Desde que empezamos a ver los impactantes comerciales que la promocionaban temimos por que fuera una de esas series donde se ensalza al capo y el malo es la implacable justicia.

No, detrás de la producción están Camilo Cano, hijo del inmolado director de El Espectador, y Juana Uribe, quien no solo tuvo que soportar el secuestro de su madre, Maruja Pachón, sino que también padeció el asesinato de su tío, Luis Carlos Galán, a manos de un hombre que desafió sin titubeos a las instituciones colombianas.

Decía Luis Alberto Álvarez que la diferencia entre El Padrino y Goodfellas es que mientras la obra de Coppola muestra a los mafiosos como ellos creen que son, la de Scorsese muestra a los gangsters como realmente son. Ese es precisamente el gran mérito de Escobar, el patrón del mal: mostrar, sin llegar a lo caricaturesco, no al Pablo Escobar generoso, al Robin Hood colombiano, sino a un sicópata megalomaniaco que buscaba desesperadamente la aceptación, sumisión y notoriedad de todo el mundo.

Por eso mientras en un día destruía simultáneamente ocho sucursales del Banco Cafetero con sus implacables y precisos carrobombas, en la noche se iba a la comuna más pobre de su ciudad a inaugurar un complejo deportivo.

Escobar es ante todo un político, ni peor ni mejor que muchos que se han sentado en sus podridas curules. Desde el guión se la da al personaje de Escobar una humanidad que es precisamente lo que hace más perverso y temible; el capo podía ser cualquiera de nosotros, no es ningún monstruo sacado de una película gore, sino que es un hombre movido por la ambición y por la fascinación que le causaba un fajo de billetes.

Me emocioné tanto que no aguanté el primer capítulo para ya hablar de esta novela fascinante. Porque a sesenta años de haber sido creada hemos descubierto los recursos que puede brindar la televisión.

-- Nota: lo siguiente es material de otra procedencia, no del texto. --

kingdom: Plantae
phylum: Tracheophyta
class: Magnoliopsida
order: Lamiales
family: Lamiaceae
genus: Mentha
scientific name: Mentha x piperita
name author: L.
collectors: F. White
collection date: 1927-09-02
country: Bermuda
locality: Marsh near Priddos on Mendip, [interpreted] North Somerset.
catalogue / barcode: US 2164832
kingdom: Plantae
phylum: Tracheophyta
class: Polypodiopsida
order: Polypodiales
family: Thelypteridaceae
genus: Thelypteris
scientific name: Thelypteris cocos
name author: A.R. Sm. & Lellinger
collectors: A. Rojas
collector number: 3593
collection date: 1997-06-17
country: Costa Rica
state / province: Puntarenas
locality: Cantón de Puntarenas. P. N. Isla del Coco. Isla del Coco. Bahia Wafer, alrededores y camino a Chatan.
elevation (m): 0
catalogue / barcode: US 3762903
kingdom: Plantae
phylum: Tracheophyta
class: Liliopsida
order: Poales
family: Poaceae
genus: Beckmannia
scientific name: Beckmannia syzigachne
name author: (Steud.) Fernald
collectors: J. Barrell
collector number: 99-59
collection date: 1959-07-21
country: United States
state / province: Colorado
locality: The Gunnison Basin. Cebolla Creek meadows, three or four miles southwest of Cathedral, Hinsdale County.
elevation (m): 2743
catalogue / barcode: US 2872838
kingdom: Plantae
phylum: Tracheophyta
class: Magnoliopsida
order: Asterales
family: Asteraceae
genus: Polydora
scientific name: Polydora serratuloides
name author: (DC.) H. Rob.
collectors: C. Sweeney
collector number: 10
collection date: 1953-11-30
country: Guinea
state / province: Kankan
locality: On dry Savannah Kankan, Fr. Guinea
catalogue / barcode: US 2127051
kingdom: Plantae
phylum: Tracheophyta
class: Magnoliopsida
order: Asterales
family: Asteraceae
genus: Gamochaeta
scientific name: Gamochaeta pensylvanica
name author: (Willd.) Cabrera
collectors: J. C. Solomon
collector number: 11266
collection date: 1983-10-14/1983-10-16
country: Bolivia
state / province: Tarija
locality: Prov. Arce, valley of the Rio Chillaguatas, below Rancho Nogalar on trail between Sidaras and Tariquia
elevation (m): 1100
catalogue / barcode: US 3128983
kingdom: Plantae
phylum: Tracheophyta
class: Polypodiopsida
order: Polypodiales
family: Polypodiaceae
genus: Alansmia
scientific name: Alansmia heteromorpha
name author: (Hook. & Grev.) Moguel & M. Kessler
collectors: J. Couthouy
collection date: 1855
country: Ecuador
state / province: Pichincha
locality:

Mientras una película puede leerse como un cuento, las series son como las novelas, los personajes van creciendo lentamente, se van fortaleciendo y el escritor tiene la oportunidad sin límites de tiempo de desarrollar la historia a su antojo, llenarla de matices, de detalles: el niño Pablo robando un examen y cobrando de una manera despiadada a su propio hermano; el asesino en ciernes mirando fijamente, como si se tratara de un tesoro escondido, a un hombre colgado y desmembrado por los chulavitas; el Escobar ya veinteañero que hace la promesa que si en cinco años no tiene un millón de pesos en el bolsillo se va a dar un tiro en la cabeza…

Lleno de miradas, de detalles, de planos, a uno le provoca saltar del sofá y gritar que sí se puede crear una tensión dramática dentro de esta caja que es cada vez menos boba.

Trescientos millones de pesos se gastó Caracol por capítulo. Seguramente toda esa inversión será recuperada. Dentro de poco la serie será vendida a muy buen precio por todo el continente.

Cada imagen está muy bien cuidada, los personajes llenos de matices, se gastaron más de ocho meses estudiando el casting… por eso sentimos que cada personaje está muy bien encarnado (¿de dónde sacaron al Escobar joven?) y veremos regresos esperados como el de Anderson Ballesteros, el magnífico actor natural que descubrió Barbet Schroeder en La virgen de los sicarios.

No esperen una hagiografía, elevar al matón al pedestal del santo, no. El patrón del mal es un desahogo desesperado, un grito de súplica para que un país sin memoria no olvide.

A los que aún están escépticos y dicen que estas series lo único que hace es reivindicar la imagen del gangsters los invito a que dejen de hablar de lo que no saben y más bien se pongan a verla.

Ojalá que después de esta serie el colombiano promedio deje de llamar al monstruo por su nombre, Pablo, como los chilenos llaman a Neruda.